(Stored entries):
* * *

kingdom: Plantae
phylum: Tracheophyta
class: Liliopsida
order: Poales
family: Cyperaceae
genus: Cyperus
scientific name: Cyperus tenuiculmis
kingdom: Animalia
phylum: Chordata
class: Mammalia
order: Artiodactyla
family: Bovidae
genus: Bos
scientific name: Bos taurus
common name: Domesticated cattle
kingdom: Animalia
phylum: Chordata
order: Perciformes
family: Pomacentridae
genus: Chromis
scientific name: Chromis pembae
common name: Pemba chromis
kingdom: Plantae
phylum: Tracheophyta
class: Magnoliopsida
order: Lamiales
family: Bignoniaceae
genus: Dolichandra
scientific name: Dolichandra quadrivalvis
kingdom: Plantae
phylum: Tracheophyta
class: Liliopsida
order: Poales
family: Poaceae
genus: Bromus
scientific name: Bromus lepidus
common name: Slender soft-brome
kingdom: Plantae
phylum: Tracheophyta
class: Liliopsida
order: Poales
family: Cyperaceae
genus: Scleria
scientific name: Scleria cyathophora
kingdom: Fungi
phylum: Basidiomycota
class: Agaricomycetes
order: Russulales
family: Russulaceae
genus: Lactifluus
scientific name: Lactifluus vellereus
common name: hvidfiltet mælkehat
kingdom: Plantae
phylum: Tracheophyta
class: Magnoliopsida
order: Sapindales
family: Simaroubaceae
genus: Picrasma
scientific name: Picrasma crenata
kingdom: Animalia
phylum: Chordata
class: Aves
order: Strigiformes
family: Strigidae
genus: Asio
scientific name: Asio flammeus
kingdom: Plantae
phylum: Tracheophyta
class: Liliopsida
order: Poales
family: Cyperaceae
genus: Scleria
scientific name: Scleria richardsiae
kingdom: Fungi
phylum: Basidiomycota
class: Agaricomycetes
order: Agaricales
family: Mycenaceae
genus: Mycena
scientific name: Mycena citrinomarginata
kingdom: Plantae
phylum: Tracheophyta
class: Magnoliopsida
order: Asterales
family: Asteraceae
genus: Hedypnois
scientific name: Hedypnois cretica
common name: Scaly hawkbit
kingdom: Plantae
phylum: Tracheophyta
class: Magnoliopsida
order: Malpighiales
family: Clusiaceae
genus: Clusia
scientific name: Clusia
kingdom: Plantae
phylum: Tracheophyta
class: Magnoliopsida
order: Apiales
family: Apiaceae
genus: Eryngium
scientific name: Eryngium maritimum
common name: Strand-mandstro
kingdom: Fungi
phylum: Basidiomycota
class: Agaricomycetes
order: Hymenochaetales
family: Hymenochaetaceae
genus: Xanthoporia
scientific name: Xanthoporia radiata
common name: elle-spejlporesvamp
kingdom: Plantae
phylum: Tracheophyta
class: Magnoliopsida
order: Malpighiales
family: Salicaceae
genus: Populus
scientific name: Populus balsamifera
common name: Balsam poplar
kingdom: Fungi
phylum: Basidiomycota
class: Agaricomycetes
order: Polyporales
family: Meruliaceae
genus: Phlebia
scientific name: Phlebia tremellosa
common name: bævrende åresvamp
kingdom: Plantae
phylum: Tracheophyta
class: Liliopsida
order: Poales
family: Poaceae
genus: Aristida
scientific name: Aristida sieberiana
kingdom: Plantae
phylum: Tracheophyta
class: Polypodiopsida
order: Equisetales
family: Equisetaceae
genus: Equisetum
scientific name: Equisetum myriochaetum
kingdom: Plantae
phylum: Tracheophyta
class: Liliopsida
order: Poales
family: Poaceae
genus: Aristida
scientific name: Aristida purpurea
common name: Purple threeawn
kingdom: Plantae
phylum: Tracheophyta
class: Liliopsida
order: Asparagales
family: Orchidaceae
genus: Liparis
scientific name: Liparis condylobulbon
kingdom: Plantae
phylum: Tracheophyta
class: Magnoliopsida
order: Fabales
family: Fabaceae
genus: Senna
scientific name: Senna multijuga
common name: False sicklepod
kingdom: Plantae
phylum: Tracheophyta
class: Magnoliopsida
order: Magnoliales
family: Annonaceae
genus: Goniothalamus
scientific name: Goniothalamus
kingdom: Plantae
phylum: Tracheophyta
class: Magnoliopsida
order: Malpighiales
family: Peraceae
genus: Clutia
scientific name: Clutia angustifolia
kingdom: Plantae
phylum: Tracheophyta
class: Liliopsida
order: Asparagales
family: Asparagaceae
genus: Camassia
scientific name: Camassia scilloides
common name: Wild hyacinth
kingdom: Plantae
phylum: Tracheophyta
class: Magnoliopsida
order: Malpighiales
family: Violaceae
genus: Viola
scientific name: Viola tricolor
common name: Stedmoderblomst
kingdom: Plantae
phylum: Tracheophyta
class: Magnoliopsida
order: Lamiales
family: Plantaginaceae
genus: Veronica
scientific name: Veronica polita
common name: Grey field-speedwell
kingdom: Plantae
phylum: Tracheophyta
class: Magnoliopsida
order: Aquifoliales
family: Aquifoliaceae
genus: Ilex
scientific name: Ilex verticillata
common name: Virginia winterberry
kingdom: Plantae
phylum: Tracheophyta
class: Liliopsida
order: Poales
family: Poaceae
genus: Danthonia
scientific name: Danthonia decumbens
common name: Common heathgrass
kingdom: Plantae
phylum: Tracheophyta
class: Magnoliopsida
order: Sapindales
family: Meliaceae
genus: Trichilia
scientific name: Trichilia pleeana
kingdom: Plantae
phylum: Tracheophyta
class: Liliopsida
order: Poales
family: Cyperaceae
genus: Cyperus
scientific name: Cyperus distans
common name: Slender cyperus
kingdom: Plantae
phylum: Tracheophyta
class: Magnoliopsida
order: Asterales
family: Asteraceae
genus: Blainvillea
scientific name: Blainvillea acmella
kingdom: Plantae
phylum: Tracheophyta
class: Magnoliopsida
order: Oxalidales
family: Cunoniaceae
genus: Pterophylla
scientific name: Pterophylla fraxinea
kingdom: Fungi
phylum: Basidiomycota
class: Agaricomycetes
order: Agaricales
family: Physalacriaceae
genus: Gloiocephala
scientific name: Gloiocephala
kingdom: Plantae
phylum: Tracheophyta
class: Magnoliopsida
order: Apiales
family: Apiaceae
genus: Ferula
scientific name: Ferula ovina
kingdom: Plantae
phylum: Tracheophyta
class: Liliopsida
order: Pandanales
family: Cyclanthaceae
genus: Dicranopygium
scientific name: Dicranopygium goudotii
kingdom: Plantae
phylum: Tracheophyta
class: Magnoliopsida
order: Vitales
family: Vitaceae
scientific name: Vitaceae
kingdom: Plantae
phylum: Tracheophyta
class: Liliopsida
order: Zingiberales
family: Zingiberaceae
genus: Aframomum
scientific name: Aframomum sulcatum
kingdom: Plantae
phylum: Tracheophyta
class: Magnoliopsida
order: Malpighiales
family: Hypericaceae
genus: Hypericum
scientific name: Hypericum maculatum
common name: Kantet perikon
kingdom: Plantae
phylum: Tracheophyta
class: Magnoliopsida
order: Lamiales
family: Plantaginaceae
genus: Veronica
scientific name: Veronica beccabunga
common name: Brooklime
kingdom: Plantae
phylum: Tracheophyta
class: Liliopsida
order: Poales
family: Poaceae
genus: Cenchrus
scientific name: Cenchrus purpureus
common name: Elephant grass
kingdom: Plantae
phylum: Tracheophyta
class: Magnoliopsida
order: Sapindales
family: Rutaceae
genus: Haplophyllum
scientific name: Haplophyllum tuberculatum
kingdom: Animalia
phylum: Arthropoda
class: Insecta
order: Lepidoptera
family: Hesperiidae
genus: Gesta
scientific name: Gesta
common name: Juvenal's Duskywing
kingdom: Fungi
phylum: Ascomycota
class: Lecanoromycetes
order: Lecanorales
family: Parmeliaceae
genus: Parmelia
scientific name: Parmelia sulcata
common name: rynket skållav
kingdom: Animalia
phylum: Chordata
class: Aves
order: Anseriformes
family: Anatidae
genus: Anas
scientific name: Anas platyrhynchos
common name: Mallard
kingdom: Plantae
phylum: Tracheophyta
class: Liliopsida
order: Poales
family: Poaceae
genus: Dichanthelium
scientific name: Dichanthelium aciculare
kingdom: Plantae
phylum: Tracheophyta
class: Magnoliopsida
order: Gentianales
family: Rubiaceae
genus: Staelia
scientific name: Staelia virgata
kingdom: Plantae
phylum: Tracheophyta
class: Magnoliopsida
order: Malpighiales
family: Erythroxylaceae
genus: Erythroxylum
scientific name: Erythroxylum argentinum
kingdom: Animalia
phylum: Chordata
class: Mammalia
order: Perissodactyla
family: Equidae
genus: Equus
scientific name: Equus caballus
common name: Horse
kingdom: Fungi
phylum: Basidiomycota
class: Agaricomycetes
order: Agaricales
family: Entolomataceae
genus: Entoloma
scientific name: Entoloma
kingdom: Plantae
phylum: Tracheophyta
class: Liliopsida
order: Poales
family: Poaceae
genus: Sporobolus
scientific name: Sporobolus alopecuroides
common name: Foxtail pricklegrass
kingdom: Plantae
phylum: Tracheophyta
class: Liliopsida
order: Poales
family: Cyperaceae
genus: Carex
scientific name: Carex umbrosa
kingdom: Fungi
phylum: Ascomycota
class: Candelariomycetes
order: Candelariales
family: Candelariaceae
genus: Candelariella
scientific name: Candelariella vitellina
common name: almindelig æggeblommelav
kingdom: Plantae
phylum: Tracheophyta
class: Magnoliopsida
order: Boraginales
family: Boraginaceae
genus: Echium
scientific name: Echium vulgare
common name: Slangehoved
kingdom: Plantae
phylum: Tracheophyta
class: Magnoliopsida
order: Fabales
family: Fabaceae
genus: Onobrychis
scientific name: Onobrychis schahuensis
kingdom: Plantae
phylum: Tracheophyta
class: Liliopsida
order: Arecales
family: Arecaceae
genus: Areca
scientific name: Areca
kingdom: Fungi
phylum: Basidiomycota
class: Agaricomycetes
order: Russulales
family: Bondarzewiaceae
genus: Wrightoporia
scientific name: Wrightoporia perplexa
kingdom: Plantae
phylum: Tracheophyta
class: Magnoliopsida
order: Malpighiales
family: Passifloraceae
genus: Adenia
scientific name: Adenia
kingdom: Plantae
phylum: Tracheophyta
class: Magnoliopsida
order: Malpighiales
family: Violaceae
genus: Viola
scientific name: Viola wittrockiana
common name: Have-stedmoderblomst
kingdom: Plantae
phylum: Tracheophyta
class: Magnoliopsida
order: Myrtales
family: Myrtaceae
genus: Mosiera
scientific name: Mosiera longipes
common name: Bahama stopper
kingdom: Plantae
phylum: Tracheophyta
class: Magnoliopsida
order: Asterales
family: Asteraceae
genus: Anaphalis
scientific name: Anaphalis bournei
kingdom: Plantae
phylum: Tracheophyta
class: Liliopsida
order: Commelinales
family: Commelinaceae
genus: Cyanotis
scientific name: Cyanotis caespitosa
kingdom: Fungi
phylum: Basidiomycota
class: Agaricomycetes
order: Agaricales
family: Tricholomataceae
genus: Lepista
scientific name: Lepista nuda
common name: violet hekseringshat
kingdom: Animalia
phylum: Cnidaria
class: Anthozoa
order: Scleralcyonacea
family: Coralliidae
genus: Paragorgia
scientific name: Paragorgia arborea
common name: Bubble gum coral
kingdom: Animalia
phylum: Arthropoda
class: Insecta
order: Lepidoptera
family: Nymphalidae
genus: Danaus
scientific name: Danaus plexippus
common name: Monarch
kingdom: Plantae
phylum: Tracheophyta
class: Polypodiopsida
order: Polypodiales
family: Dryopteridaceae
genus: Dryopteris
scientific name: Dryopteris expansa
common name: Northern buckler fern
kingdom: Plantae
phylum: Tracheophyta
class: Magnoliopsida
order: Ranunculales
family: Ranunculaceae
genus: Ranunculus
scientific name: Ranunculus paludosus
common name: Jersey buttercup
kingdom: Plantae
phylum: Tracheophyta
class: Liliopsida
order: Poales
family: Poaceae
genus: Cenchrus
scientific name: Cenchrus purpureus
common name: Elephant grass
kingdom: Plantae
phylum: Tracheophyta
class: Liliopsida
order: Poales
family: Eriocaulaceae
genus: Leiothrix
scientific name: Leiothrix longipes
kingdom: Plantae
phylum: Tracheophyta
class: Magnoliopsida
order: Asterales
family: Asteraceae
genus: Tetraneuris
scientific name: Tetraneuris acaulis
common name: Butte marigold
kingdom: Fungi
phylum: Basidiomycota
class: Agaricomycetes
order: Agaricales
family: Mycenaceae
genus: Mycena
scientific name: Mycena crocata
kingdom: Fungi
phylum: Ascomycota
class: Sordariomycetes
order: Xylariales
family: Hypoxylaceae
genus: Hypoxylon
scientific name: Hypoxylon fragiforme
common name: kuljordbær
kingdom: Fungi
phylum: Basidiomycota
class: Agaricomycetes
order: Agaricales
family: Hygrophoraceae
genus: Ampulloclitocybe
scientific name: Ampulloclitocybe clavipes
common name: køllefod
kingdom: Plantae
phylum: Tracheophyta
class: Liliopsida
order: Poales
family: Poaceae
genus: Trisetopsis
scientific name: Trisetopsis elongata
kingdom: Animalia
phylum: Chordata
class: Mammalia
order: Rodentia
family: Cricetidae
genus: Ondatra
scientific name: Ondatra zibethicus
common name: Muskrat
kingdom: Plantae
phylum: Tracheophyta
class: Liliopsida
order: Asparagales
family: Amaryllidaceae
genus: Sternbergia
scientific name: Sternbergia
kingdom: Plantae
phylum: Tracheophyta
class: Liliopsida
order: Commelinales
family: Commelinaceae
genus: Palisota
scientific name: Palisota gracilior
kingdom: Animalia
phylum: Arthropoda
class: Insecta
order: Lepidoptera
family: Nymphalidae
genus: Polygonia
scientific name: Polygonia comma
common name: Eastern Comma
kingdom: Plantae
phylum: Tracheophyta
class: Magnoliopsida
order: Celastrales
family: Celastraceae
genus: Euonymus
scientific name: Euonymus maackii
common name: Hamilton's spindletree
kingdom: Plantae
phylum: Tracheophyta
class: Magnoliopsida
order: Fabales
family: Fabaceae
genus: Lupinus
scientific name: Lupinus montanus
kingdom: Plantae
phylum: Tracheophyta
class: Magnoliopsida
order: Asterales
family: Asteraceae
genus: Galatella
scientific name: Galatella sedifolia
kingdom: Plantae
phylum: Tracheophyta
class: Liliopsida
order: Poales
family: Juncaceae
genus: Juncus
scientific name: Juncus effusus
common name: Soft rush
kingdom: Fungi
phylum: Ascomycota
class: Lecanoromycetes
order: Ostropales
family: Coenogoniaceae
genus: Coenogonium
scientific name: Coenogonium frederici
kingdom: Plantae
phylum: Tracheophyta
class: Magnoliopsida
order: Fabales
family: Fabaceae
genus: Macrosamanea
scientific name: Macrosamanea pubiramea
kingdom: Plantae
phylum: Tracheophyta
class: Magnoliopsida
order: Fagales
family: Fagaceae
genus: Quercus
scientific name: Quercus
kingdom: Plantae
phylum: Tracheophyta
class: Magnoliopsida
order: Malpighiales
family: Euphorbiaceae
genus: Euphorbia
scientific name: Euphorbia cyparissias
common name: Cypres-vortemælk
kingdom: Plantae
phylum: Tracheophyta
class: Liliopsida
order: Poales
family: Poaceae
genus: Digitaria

* * *

(REQUIRED TASK): Retype the lines of the entries from the line with "order: Xylariales" up to and including the line with "scientific name: Ampulloclitocybe clavipes", unchanged.

(RESPONSE TO THIS TASK):
order: Xylariales
family: Hypoxylaceae
genus: Hypoxylon
scientific name: Hypoxylon fragiforme
common name: kuljordbær
kingdom: Fungi
phylum: Basidiomycota
class: Agaricomycetes
order: Agaricales
family: Hygrophoraceae
genus: Ampulloclitocybe
scientific name: Ampulloclitocybe clavipes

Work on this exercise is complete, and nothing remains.